Ryan, wife of veteran Las Vegas Sun statehouse reporter Robert ”Cy” Ryan, suffered a fatal aneurism. The plane was diverted to Shannon, Ireland, where she was pronounced dead at a local hospital.

A funeral mass is scheduled at 1 p.m. Monday at St. Teresa of Avila Catholic Church in Carson City. Cremation is being handled by Walton’s. The family requests donations to local charities in lieu of flowers.

Ryan, born and raised in LaPorte, Ind., moved to Nevada in 1966. She graduated from the University of Nevada, Reno, worked for the Carson airport and for Sierra Pacific Power Co., and joined the state in 1976 as state energy coordinator.

Ryan was named director of the state Office of Community Services in 1979 and Welfare Division chief in 1985. She resigned in 1992, and later started a family mediation service.

An avid runner and traveler, she also enjoyed photography and music.

In addition to her husband, Ryan is survived by a son, Samuel Contreras and sisters Kay Gori and Joan Eisner, all of Carson City; brother John Williams of Hamlet, Ind.; sisters Pauline Wheeler of Baraboo, Wis., Opal Boron of Union Mills, Ind., and Mary Smith of LaPorte, Ind.; a grandson and 15 nieces and nephews.

Friends and co-workers were stunned by her death.

“It’s just so unbelievable,” Maggie Tracey, a close friend who lives in Carson City, told the Las Vegas Sun. “She was doing something she loved doing. She loved it there (in Paris). She’d really wanted to spend the millennium there, and she was so excited.”

Those who knew Ryan spoke of the kindness and deep concern she brought with her as head of the state Community Services Division and later as director of the state’s welfare office.

“Linda was a pleasure to know, and she was extremely bright,” Sun Executive Editor Mike O’Callaghan said. “Not only was she a fine public servant, she also understood people and their needs. Everything she did in life was on the basis of being fair and

helpful to others.”

“She was such a lovely person,” U.S. Sen. Richard Bryan, D-Nev., said. “Linda Ryan was a key figure in my administration as governor. She was extraordinarily talented and effective and a great advocate of the programs she was involved in.”

Faith Greaves, a semi-retired public relations worker who lives in Carson City, met Ryan during the 1970s.

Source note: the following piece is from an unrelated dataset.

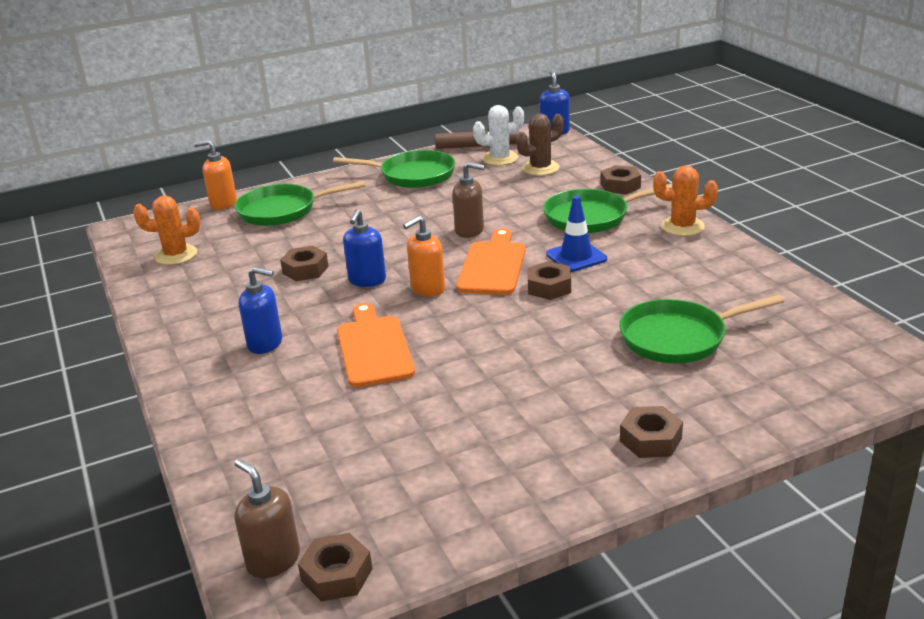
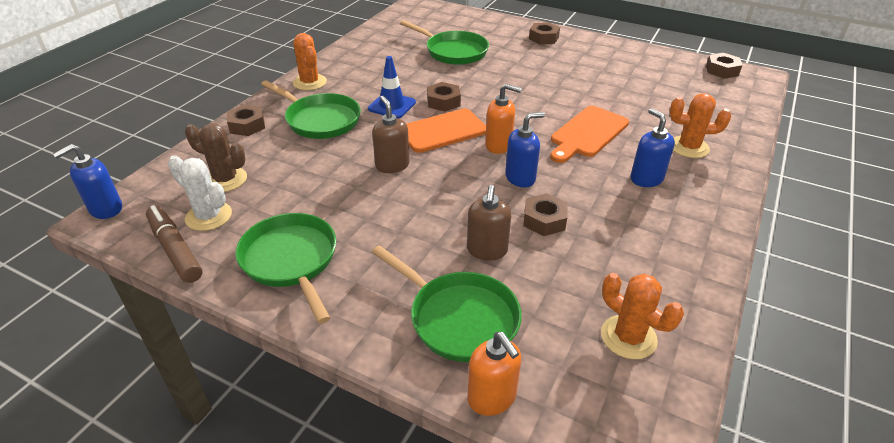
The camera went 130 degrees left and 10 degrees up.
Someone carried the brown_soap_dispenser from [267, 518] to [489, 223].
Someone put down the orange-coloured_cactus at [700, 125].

Greaves was an aide for then-Gov. O’Callaghan. It was the height of the women’s liberation movement, and Greaves, Ryan and two other women started a small sideline business marketing posters with feminist slogans. The business lasted about two years, and they never made any money to speak of, Greaves said. But they learned a lot.

“It was all part of that great liberation,” Greaves recalled. “Linda was really strong and very sincere about (women’s liberation). She was a Republican with the heart of a Democrat.”

Mike Willden, state welfare division deputy administrator, said the agency conducted a brief staff meeting Monday morning to announce Ryan’s death. Workers spent most of the morning reminiscing about a woman they remembered as a demanding but caring boss, he said.

“She was known by most of the staff as a very tough administrator, and she was also very fair,” Willden said. “But what a lot of people probably didn’t know was that she had a heart of gold- especially when it came to the welfare kids and the foster kids. She didn’t like a lot of publicity about that.”

Ryan’s death came as a total shock because she was the picture of health, friends said. She was an avid runner who was almost always training for the next event.

“Linda was a total health freak. She ate right. She ran marathons,” Greaves said. “Everybody is just so shocked.”